Housing lending may be cheap, but regulators argue it is not yet risky
- Haynes Wileman

- Mar 23, 2021
- 1 min read
New data suggests changes to mortgage lending rules in the near future are unlikely, despite rapidly rising home values.
Recent data from the Australian Prudential Regulation Authority (APRA) suggests that while the proportion of loan originations that could be ‘higher risk’ showed a slight increase through the December quarter, the regulator saw no evidence of a “material relaxation in lending standards”.

Indicators of lending standards are being watched carefully.
Borrowing for the purchase of residential property hit a record $28.8 billion in January 2021, up 34.8% from the decade average.

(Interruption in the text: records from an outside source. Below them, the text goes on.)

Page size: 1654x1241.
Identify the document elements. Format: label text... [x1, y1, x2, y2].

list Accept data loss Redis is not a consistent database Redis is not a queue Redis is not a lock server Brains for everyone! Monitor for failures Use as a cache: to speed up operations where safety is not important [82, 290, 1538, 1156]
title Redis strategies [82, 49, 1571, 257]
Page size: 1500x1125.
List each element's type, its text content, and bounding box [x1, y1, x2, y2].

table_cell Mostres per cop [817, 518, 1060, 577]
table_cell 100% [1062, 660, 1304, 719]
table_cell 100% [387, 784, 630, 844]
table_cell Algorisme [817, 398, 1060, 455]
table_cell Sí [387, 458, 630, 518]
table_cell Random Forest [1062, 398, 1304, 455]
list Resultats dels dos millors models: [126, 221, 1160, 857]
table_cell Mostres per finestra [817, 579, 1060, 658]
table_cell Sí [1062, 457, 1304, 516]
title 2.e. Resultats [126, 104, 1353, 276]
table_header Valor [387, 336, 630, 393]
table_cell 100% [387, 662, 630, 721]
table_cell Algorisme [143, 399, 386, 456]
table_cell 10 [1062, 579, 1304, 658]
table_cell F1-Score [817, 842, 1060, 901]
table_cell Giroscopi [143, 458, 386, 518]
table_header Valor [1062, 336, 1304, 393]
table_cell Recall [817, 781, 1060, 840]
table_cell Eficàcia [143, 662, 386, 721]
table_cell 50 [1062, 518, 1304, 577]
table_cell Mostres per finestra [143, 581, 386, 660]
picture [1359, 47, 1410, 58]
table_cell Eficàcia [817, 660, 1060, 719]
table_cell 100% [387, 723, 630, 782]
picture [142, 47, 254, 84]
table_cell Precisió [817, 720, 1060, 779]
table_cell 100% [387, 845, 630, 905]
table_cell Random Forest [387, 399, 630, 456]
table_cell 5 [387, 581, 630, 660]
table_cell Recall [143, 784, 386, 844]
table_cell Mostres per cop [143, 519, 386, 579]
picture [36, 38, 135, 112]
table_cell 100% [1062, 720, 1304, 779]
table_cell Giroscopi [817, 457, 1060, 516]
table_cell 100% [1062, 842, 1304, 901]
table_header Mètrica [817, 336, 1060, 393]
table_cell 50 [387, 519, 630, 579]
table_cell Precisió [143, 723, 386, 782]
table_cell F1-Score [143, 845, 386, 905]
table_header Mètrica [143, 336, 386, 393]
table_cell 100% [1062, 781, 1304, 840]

This has also contributed to housing values reaching a new record high.
So far however, the December 2020 quarter has not shown any major deterioration in lending standards, suggesting there is no need for interventions in the form of tighter credit policies.
The December 2020 quarter is of particular importance, because it marks a positive turn in Sydney and Melbourne dwelling values coming out of COVID-related restrictions.
Select metrics from the publication are discussed below.
The share of interest only loans as a portion of new home loans ticked up to 19.2%
The portion of new mortgages lent on interest only terms hit 19.2% in the December 2020 quarter, up from 18.5% in the previous quarter.
This is not far from the 18.7% average seen over the past two years. It is also well below the record high of 45.6%, which was recorded over the June 2015 quarter.
However, it is worth noting there have been improvements to collection of banking statistics, and the historic series is not directly comparable with recent data.